Directions:
Go through the listing and return every line with "bottom" in it.

(Beginning of Excerpted records)

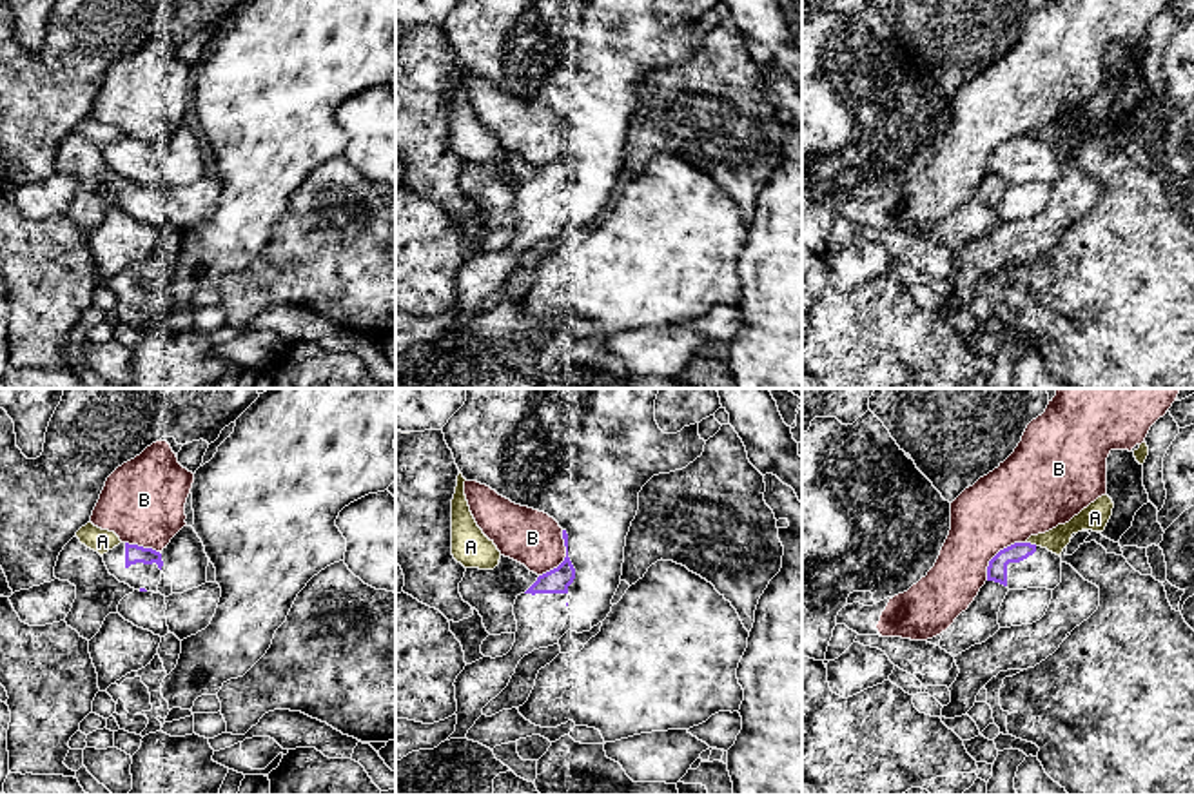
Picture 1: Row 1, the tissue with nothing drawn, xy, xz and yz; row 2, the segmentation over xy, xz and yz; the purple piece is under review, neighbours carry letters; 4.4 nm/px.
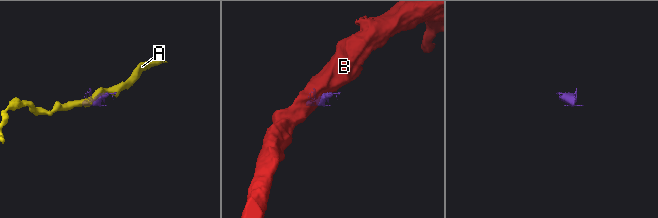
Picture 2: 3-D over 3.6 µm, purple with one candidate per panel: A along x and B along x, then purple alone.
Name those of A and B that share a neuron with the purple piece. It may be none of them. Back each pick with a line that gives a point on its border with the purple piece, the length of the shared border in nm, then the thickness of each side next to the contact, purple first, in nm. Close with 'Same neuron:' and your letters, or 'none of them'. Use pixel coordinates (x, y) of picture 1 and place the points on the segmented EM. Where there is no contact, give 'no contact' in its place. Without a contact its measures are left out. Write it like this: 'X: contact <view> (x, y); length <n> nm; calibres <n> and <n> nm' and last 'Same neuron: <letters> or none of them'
Same neuron: none of them

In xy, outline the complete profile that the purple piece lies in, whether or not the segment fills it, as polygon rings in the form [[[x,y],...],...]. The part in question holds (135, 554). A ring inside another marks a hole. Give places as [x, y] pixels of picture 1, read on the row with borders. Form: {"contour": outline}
{"contour": [[[183,526],[161,552],[120,543],[102,557],[111,575],[140,592],[169,597],[207,583],[209,557],[192,526]]]}

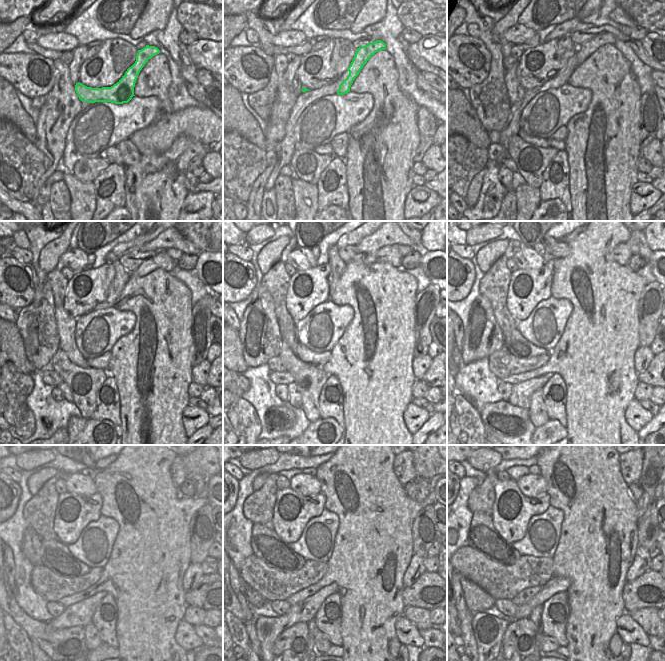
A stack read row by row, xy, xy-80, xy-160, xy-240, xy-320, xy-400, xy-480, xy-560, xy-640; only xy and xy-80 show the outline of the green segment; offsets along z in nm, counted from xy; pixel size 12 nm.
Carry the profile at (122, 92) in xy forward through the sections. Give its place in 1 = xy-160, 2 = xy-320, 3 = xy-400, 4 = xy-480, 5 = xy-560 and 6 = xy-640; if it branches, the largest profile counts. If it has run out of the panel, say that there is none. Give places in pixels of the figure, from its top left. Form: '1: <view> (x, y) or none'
1: xy-160 (588, 48)
2: xy-320 (389, 254)
3: xy-400 (621, 253)
4: xy-480 (178, 474)
5: xy-560 (404, 469)
6: xy-640 (631, 465)

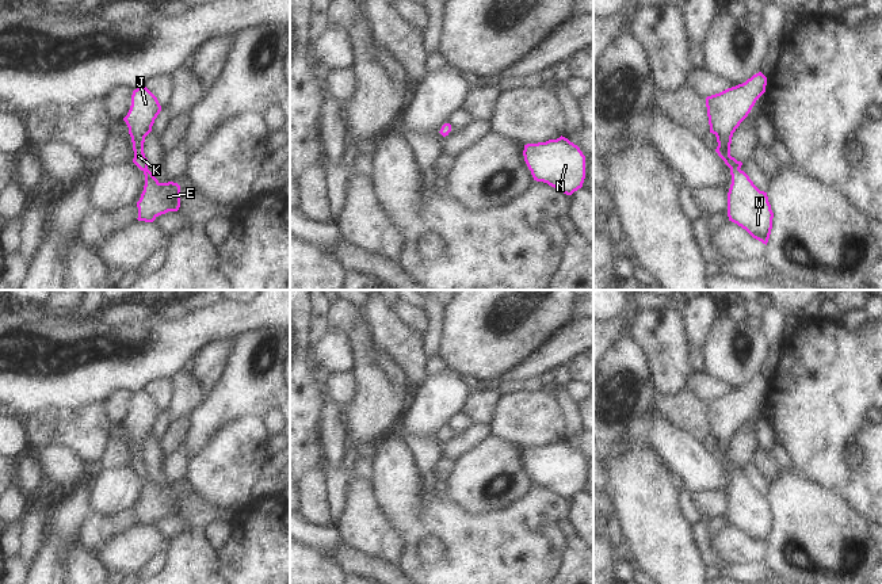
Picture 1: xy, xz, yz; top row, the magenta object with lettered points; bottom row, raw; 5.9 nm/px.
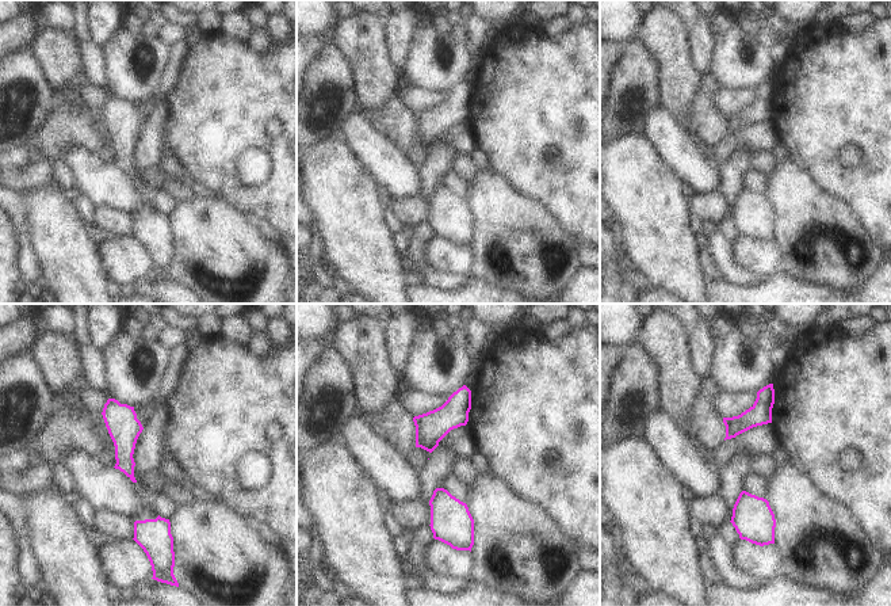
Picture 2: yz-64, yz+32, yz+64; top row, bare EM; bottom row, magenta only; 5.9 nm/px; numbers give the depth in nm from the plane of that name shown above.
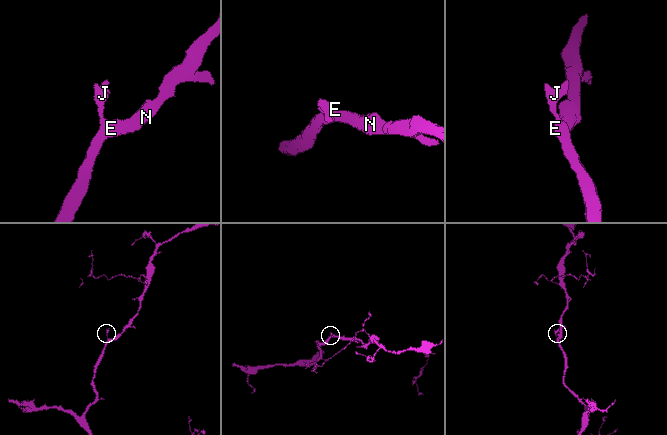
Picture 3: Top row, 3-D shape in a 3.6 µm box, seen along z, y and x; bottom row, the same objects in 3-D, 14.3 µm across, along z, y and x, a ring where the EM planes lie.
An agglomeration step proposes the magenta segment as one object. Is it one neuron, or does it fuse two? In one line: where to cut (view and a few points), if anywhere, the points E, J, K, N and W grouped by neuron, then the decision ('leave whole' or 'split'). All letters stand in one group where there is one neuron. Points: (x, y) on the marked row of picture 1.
cut none; groups E J K N W; leave whole

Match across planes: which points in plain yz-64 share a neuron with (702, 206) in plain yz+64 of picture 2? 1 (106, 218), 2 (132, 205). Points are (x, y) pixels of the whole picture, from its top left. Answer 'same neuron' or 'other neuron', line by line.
1: same neuron
2: other neuron

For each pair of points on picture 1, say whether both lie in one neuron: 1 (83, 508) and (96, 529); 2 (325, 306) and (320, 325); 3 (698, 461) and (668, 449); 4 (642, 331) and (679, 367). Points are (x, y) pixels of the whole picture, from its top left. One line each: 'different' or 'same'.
1: different
2: same
3: same
4: same

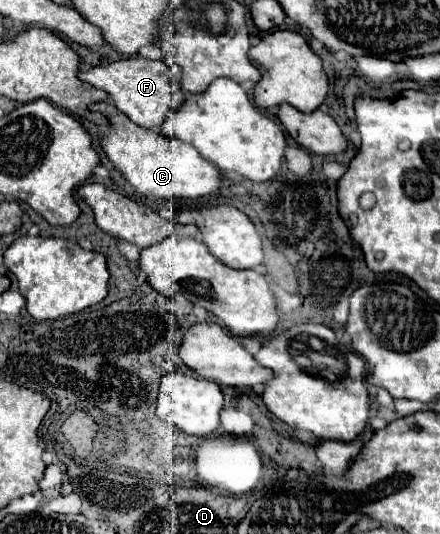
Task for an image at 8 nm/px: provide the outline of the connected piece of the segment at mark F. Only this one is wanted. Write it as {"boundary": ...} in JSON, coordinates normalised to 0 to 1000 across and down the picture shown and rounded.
{"boundary":[[[300,107],[209,125],[200,133],[177,133],[177,144],[214,159],[218,167],[241,170],[245,182],[259,189],[259,197],[286,219],[295,219],[295,227],[332,242],[359,242],[368,234],[368,223],[377,223],[377,212],[400,204],[418,189],[418,178],[405,163],[405,129],[386,129],[373,114]]]}

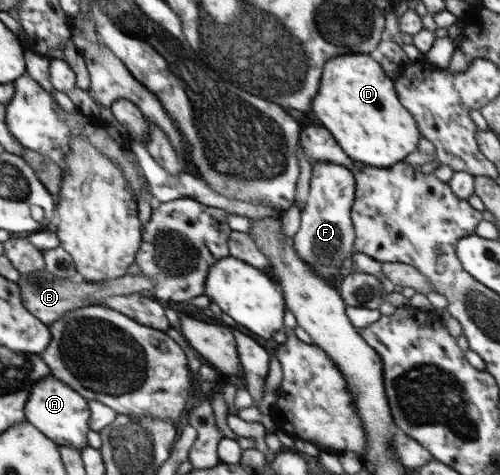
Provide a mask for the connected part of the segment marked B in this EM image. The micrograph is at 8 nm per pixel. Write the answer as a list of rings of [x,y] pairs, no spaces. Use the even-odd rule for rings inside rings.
[[[47,269],[37,272],[37,275],[21,275],[18,279],[18,285],[21,287],[22,300],[25,302],[26,308],[48,327],[60,317],[65,316],[67,312],[95,305],[110,295],[127,295],[145,291],[145,289],[151,291],[154,288],[154,283],[150,277],[139,274],[127,274],[125,277],[102,281],[102,283],[85,280],[76,282],[69,278],[57,277],[49,273]]]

(End of Excerpted records)

Solution:
Picture 1: xy, xz, yz; top row, the magenta object with lettered points; bottom row, raw; 5.9 nm/px.
Picture 2: yz-64, yz+32, yz+64; top row, bare EM; bottom row, magenta only; 5.9 nm/px; numbers give the depth in nm from the plane of that name shown above.
Picture 3: Top row, 3-D shape in a 3.6 µm box, seen along z, y and x; bottom row, the same objects in 3-D, 14.3 µm across, along z, y and x, a ring where the EM planes lie.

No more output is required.